An analyst stated Monday that Eli Lilly's (LLY), experimental Alzheimer's therapy could become a blockbuster by 2025. Eli Lilly's stock is trading near record highs.
Donanemab is being tested by the company as a possible rival to Leqembi, a drug already approved by Biogen (BIIB), and Eisai (ESAIY). Both drugs target beta amyloid, a protein that accumulates in the brains and spinal cords of Alzheimer patients. The companies claim that removing this protein can slow the cognitive decline caused by the disease.
David Risinger, an analyst at SVB Securities, expects donanemab will be approved and sell $465 million by 2024. He expects sales of Alzheimer's treatments to reach $1.4 billion in 2025, and $3.2 million in 2030. Donanemab can be administered via intravenous injection. Lilly also works on an oral treatment and a subcutaneous injection -- an under-the-skin injection.
In a client note, he stated that he was "bullish" on Lilly's potential to continue innovating in Alzheimer's disease and possibly acquire new mechanisms in order to expand its portfolio.
Eli Lilly's stock fell a small amount in today's midday stock market trading. It was near 431.60. According to MarketSmith.com, Lilly shares have now moved above the buy zone from a cup's base. The buy point is at 375.35. Investors will now be looking for a profit zone between 450.42 and 469.19.
Eli Lilly Stock: Biogen sets up Rivalry
Biogen leads the way in Alzheimer's treatments. Lilly isn’t far behind.
Leqembi received accelerated approval from the Food and Drug Administration in January. Biogen and Eisai have been working towards a more traditional approval, which could lead to reimbursement from the Centers for Medicare & Medicaid Services. Leqembi is doomed without reimbursement.
Analysts expect Medicare officials will approve reimbursement for Leqembi, and other antiamyloid beta Alzheimer’s treatments.
Risinger stated that there are a lot of squabbles between Leqembi and donanemab.
Both require intravenous injections. Leqembi, however, is administered twice monthly whereas donanemab only requires a monthly infusion. Both cause swelling of the brain, also known as amyloid related imaging abnormalities (ARIA). The ARIA rate is roughly twice as high in donanemab patients.
Lilly concentrated on patients who had intermediate or high levels of tau, another Alzheimer's protein. Patients with intermediate levels of tau showed a 36% less rapid cognitive decline, according to a scale known as the Clinical Dementia Rating - Sum of Boxes (CDR-SB). The Alzheimer's treatment slowed the decline of all patients by 29% compared to the placebo.
Leqembi caused a 27% slowdown in decline over the course of 18 months. Biogen did not separate patients according to tau levels.
Risinger, SVB's Risinger, said that the assessment of donanemab's burden will be a separate process from what is required for Leqembi.
Next-Generation Alzheimer's Disease Treatments
Risinger points out that Lilly's Alzheimer's program is still in version 1.0.
The company is developing a new generation of injectable donanemab.
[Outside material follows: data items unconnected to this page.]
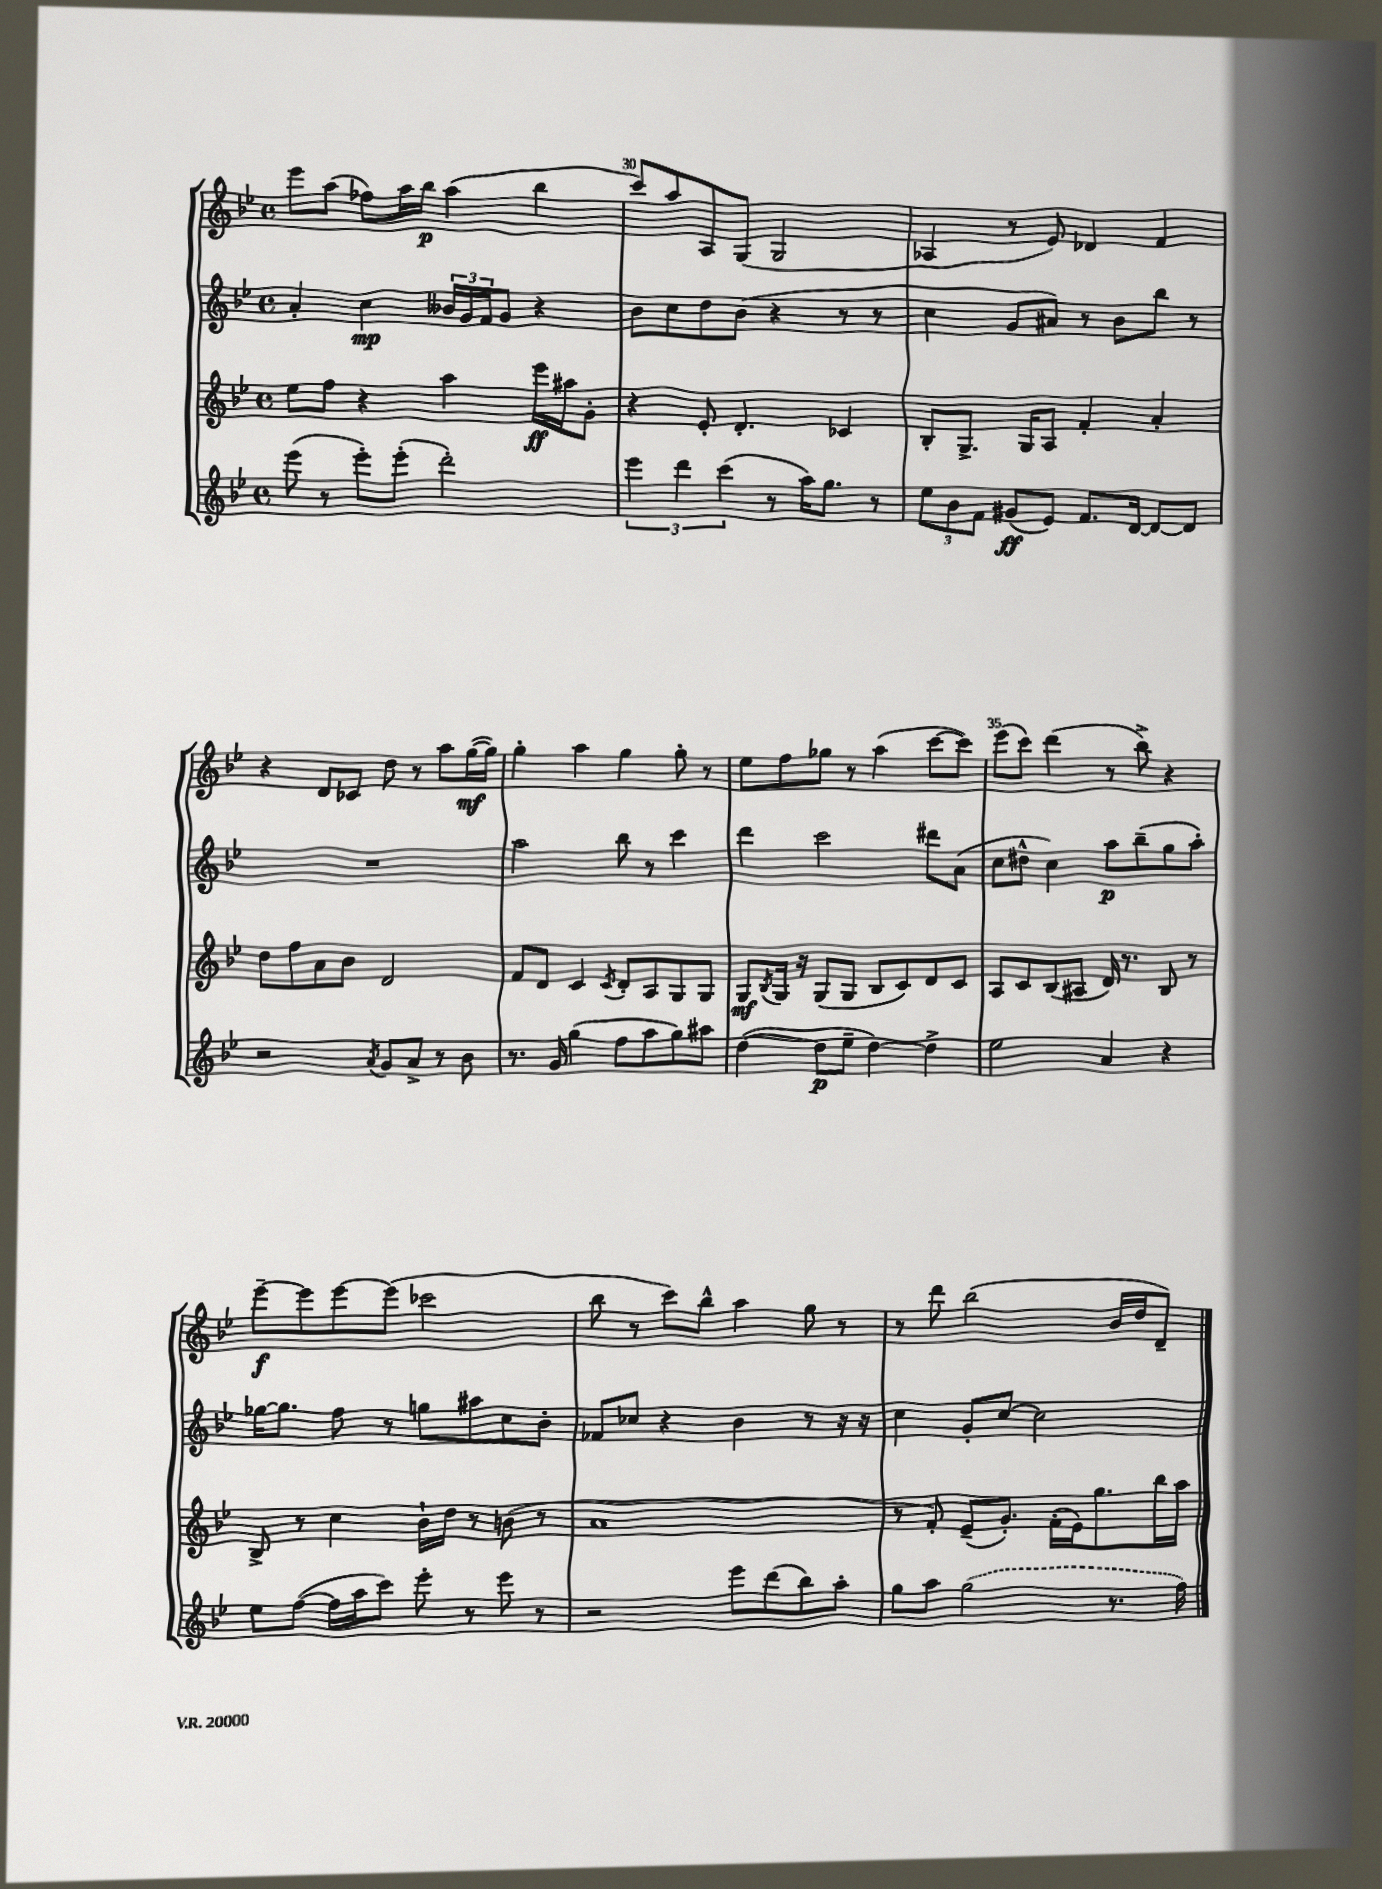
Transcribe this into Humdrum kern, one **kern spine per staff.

**kern	**kern	**kern	**kern
*staff4	*staff3	*staff2	*staff1
*clefG2	*clefG2	*clefG2	*clefG2
*k[b-e-]	*k[b-e-]	*k[b-e-]	*k[b-e-]
*M4/4	*M4/4	*M4/4	*M4/4
*met(c)	*met(c)	*met(c)	*met(c)
(8eee-	8ee-	4a'	8eee-
8r	8ff	.	(8aa
8eee-')	4r	4cc	8ff-)
(8eee-'	.	.	16aa
.	.	.	16bb-
2ddd')	4aa	24b--	(4aa
.	.	24g	.
.	.	24f	.
.	.	8g	.
.	16eee-	4r	4bb-
.	16aa#	.	.
.	8g'	.	.
=	=	=	=
6eee-	4r	8b-	8ccc)
.	.	8cc	8aa
6ddd	.	.	.
.	8e-'	8dd	8A
(6ccc	.	.	.
.	4.d'	(8b-	(8G
8r	.	4r	2G
16aa)	.	.	.
8.gg	.	.	.
.	4c-	8r	.
8r	.	8r	.
=	=	=	=
12ee-	8B-'	4cc	4A-
12b-	.	.	.
.	8.G^	.	.
12f	.	.	.
(8g#	.	8g	8r
.	16G	.	.
8e-)	8A	8a#)	8e-)
8.f	4f'	8r	4d-
.	.	8b-	.
[16d	.	.	.
8d_	4a'	8bb-	4f
8d]	.	8r	.
=	=	=	=
2r	8dd	1r	4r
.	8ff	.	.
.	8a	.	8d
.	8b-	.	8c-
8qa	.	.	.
8g	2d	.	8dd
8a^	.	.	8r
8r	.	.	8aa
8b-	.	.	([16gg
.	.	.	16gg])
=	=	=	=
8.r	8f	2aa	4gg'
.	8d	.	.
16g	.	.	.
(4gg	4c	.	4aa
.	8qc	.	.
8ff	8d'	8bb-	4gg
8aa	8A	8r	.
8gg)	8G	4ccc	8gg'
8aa#	8G	.	8r
=	=	=	=
([4dd	8G	4ddd	8ee-
.	8qB-	.	.
.	16G	.	8ff
.	16r	.	.
8dd]	(8G	2ccc	8gg-
8ee-~	8G	.	8r
[4dd)	8B-	.	(4aa
.	8c)	.	.
4dd^]	8d	8ddd#	[8ccc
.	8c	(8a	8ccc])
=	=	=	=
2ee-	8A	8cc	(8eee-
.	8c	8dd#^^	8ccc)
.	(8B-	4cc)	(4ddd
.	8A#	.	.
4a	16d)	8aa	8r
.	8.r	.	.
.	.	(8bb-~	8bb-^)
4r	8B-	8gg	4r
.	8r	8aa')	.
=	=	=	=
8ee-	8B-^	[16gg-	[8eee-~
.	.	8.gg-]	.
([8ff	8r	.	8eee-]
16ff]	4cc	8ff	[8eee-
16aa	.	.	.
8ccc)	.	8r	(8eee-]
8eee-'	16b-`	8gg	2ccc-
.	16dd	.	.
8r	8r	8aa#	.
8eee-	(8b	8cc	.
8r	8r	8b-'	.
=	=	=	=
2r	1a	8f-	8bb-
.	.	8cc-	8r
.	.	4r	8ccc)
.	.	.	8bb-^^
8eee-	.	4b-	4aa
(8ddd	.	.	.
8bb-)	.	8r	8gg
8aa'	.	16r	8r
.	.	16r	.
=	=	=	=
8gg	8r	4cc	8r
8aa	8f')	.	8ddd
(2gg	(8e-~	8g'	(2bb-
.	8.g')	[8cc	.
.	.	2cc]	.
.	(16f'	.	.
.	16e-)	.	.
.	8.gg	.	.
8.r	.	.	16b-
.	.	.	16dd
.	16bb-	.	8d~)
16ff)	16aa	.	.
==	==	==	==
*-	*-	*-	*-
This drug leads to a faster clearance of beta-amyloid. He anticipates Lilly will begin testing the Phase 3 of this drug, dubbed "remternetug", "soon". It could then file for approval during the first half 2026. The drug would be launched in 2027.
Biogen and Eisai also work on an injection under the skin of Leqembi.
Lilly is also working on a treatment that can be taken orally for Alzheimer's. A Phase 2 trial is expected to be completed in May 2024.
Risinger stated, "We are looking forward to future results (intravenous and subcutaneous)." We will ultimately be interested to see if remternetug is more effective than donanemab in preventing cognitive decline. However, we must also monitor the relative ARIA risks since it seems to clear plaques faster.
Eli Lilly is rated as outperform by Mr. Hess.